BRANO SELEZIONATO:
......
Aumentano i punti vaccinali in Umbria, ma mancano i sanitari

Nella regione aperti 20 centri vaccinali su una previsione di 22
Umbria

La corsa ai vaccini da parte dell'Ente sanitario regionale sta iniziando a funzionare, anche se permane il grave problema dell'assenza di sanitari e infermieri.

Attualmente sono 17 i punti vaccinali presenti in Umbria.

Oggi verrà attivato il centro di Orvieto e quello di Fontanelle di Bardano, mentre domani a Foligno parte il punto vaccini realizzato nella palazzina dell'Ente dell'aviazione civile, per un totale di 20 centri operativi su un massimo di 22 centri ,previsto nel primo piano approvato dalla Regione.

Dovrebbe essere al più presto operativo anche l’ospedale da campo dell’esercito, di cui si è molto discusso in questi giorni per i costi sostenuti e per l'inefficace utilizzo che l'emergenza Covid richiederebbe (doveva essere utilizzato  le emergenze di terapia intensiva).

Ieri, sabato 6 Marzo, nel corso della riunione del Cor, il commissario anti Covid Massimo D’Angelo ha affermato che “tra l’1 e il 5 marzo sono state effettuate in Umbria oltre 17 mila vaccinazioni, grazie all’allungamento dell’orario dalle ore 8 alle 19 dal lunedì al sabato, e dalle ore 8 alle 14 la domenica nei punti vaccinali”.

Nei primi giorni della settimana saranno anche avviate le vaccinazioni per il personale degli istituti penitenziari e saranno operati ve le prenotazioni per il personale dei servizi essenziali e per i soggetti fragili.

A stretto giro di date verrà attivata la nuova palestra scolastica di Ponte Rio a Todi essenziale e punto strategico dell'area tuderte dopo la chiusura del centro all’ospedale di Pantalla.

All’ospedale di Perugia si sta intervenendo per allestire un altro punto per vaccinare 2.500 universitari . L'area indicata dovrebbe essere quella che si trova dietro la facoltà di Medicina, nell’area del centro di odontostomatologi.

E’ pronto per essere attivato anche il secondo centro nel comune di Perugia, al Cva di Ponte San Giovanni. La struttura è già stata riconvertita.

Tuttavia permane il problema di base attinente il personale ed il potenziamento degli organici.
......
DATI MOSTRATI:

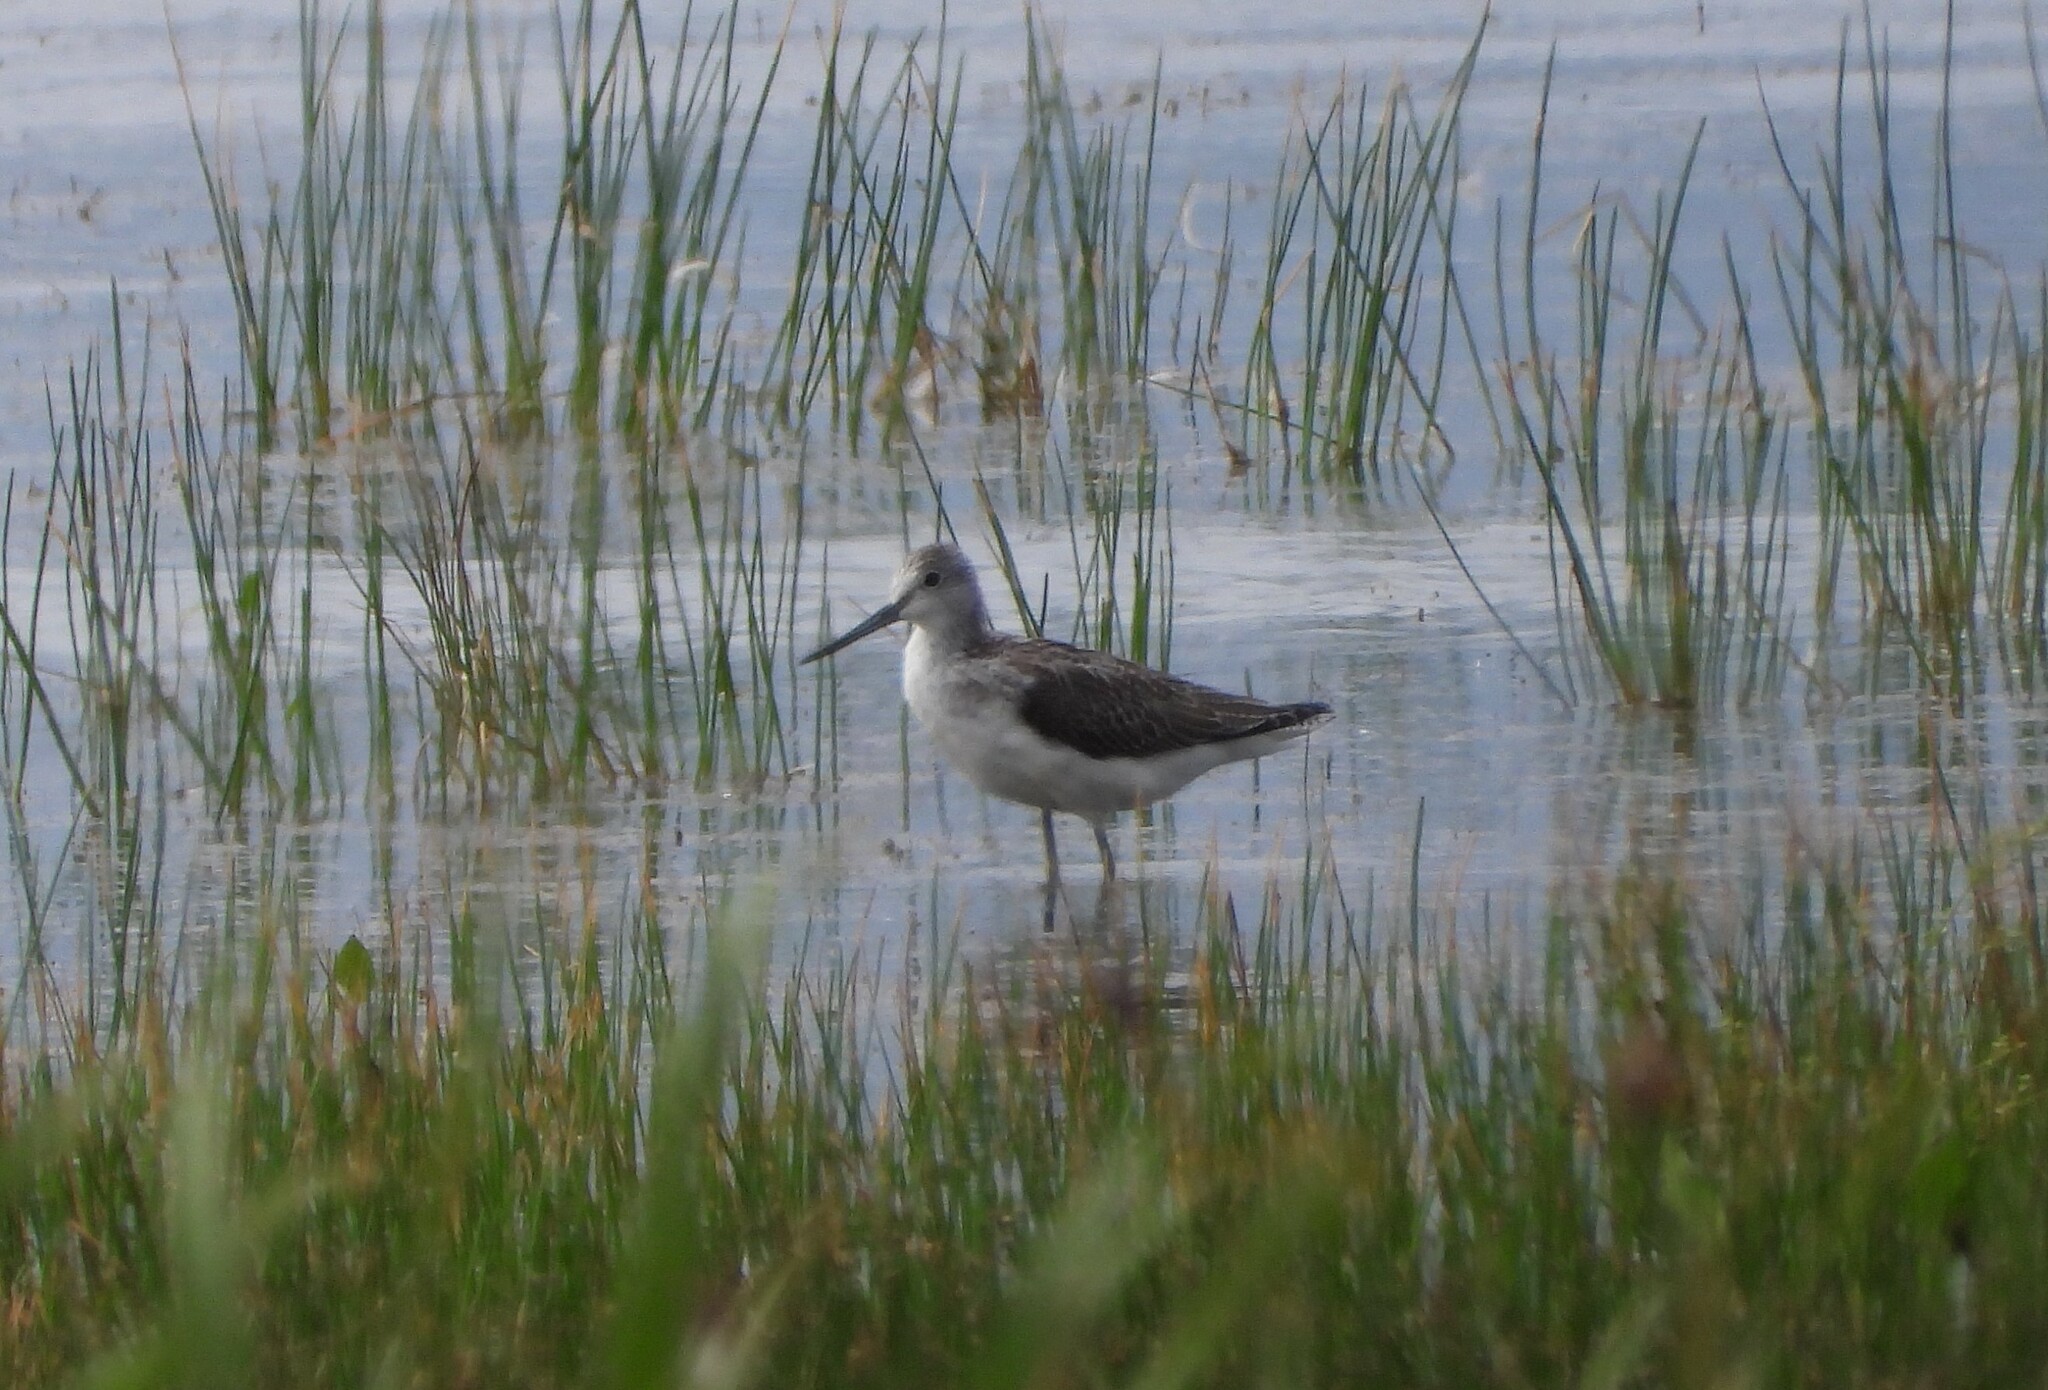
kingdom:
......
OBIETTIVO DELL'ESERCIZIO: Secondo il brano selezionato, quante vaccinazioni sono state effettuate in Umbria tra l'1 e il 5 marzo?

ESITO DEL COMPITO: Oltre 17 mila vaccinazioni.